ObjectiveTo compare the early clinical efficacy and safety of transapical transcatheter aortic valve implantation (TA-TAVI) with surgical aortic valve replacement (SAVR) in patients with severe aortic stenosis (AS). MethodsA retrospective study was conducted on patients with severe AS admitted to the Department of Cardiovascular Surgery, The First Affiliated Hospital of University of Science and Technology of China from January 2020 to March 2024. According to the surgical method, patients were divided into a SAVR group and a TA-TAVI group, and the clinical data of the two groups were compared. ResultsA total of 71 patients were included, with 45 in the SAVR group, including 33 males and 12 females, aged 16-75 (60.89±10.88) years; 26 in the TA-TAVI group, including 15 males and 11 females, aged 61-83 (72.85±5.53) years.
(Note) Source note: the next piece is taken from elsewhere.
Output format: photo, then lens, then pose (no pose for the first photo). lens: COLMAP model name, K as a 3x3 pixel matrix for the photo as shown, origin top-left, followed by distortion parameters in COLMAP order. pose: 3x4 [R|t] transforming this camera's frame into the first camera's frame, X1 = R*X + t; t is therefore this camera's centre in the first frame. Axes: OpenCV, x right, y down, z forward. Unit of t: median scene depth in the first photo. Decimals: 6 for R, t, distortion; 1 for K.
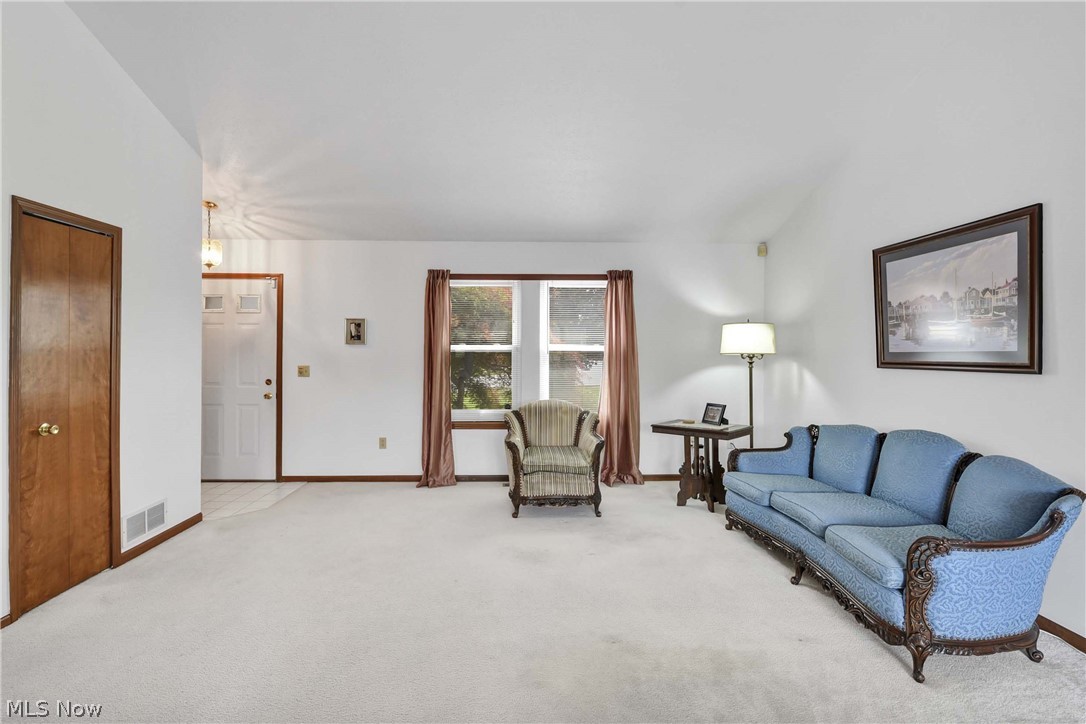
lens RADIAL K [[496.3, 0, 535.2], [0, 496.3, 348.0], [0, 0, 1]] dist [-0.000864, -0.010987]
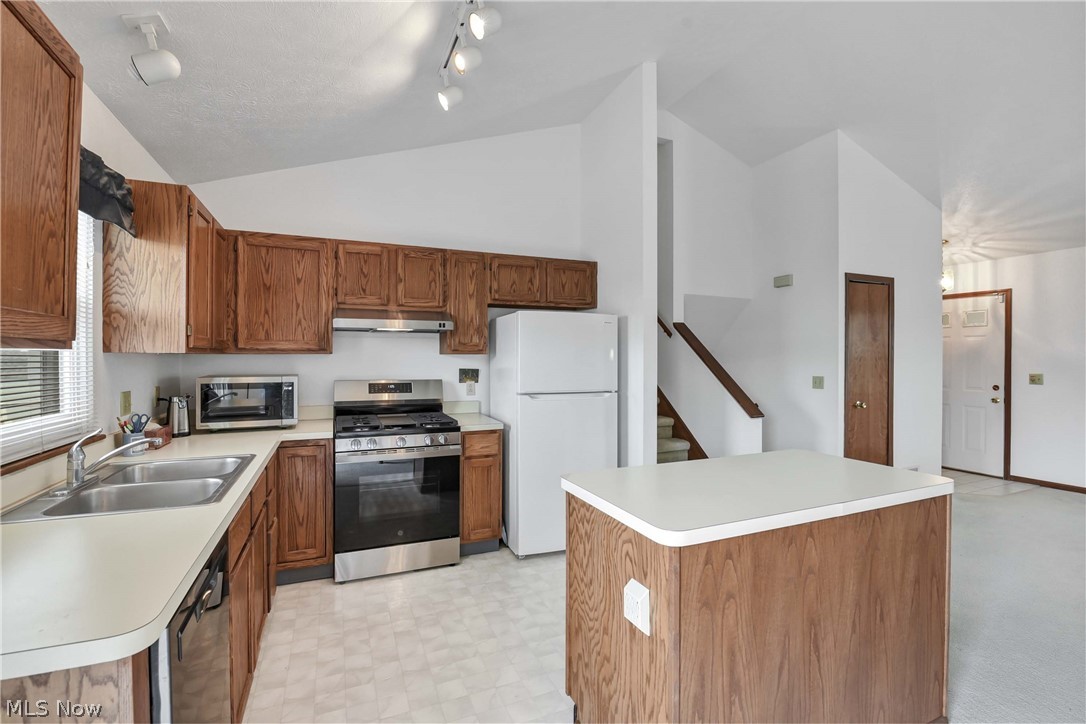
lens RADIAL K [[487.7, 0, 541.5], [0, 487.7, 358.1], [0, 0, 1]] dist [-0.002355, -0.011493]
pose [[0.368615, -0.000779, -0.929582, 0.097212], [0.002193, 0.999998, 0.000031, 0.000016], [0.929580, -0.002050, 0.368615, -0.370978]]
The results showed that postoperative aortic valve transvalvular flow velocity [(2.31±0.38) m/s vs. (2.60±0.50) m/s, P=0.019] and transvalvular pressure gradient [(21.09±6.03) mm Hg vs. (28.20±10.79) mm Hg, P=0.001] in the TA-TAVI group were lower than those in the SAVR group. In terms of left ventricular end-diastolic diameter, both preoperative [(56.73±7.74) mm vs. (52.36±7.00) mm, P=0.017] and postoperative [(52.61±7.18) mm vs. (48.04±4.78) mm, P=0.010] values in the TA-TAVI group were larger than those in the SAVR group. In terms of left ventricular ejection fraction, the preoperative value in the TA-TAVI group was lower than that in the SAVR group (58.00%±13.84% vs. 64.87%±7.63%, P=0.026), but there was no statistical difference between the two groups after surgery (P=0.670). The operation time and drainage volume on the first day after surgery in the TA-TAVI group were shorter or lower than those in the SAVR group (P<0.05). There was no statistical difference between the two groups in the postoperative hospital stay, ICU stay, or postoperative mechanical ventilation time (P>0.05). In addition, no serious complications occurred in patients after SAVR, while perivalvular leakage (2 patients), third-degree atrioventricular block (1 patient), and death (3 patients) occurred in the TA-TAVI group. ConclusionFor elderly patients with severe AS and poor cardiac function, TA-TAVI technology has minimal surgical trauma, high safety and effectiveness, and is a safe and effective treatment option besides traditional surgical operations.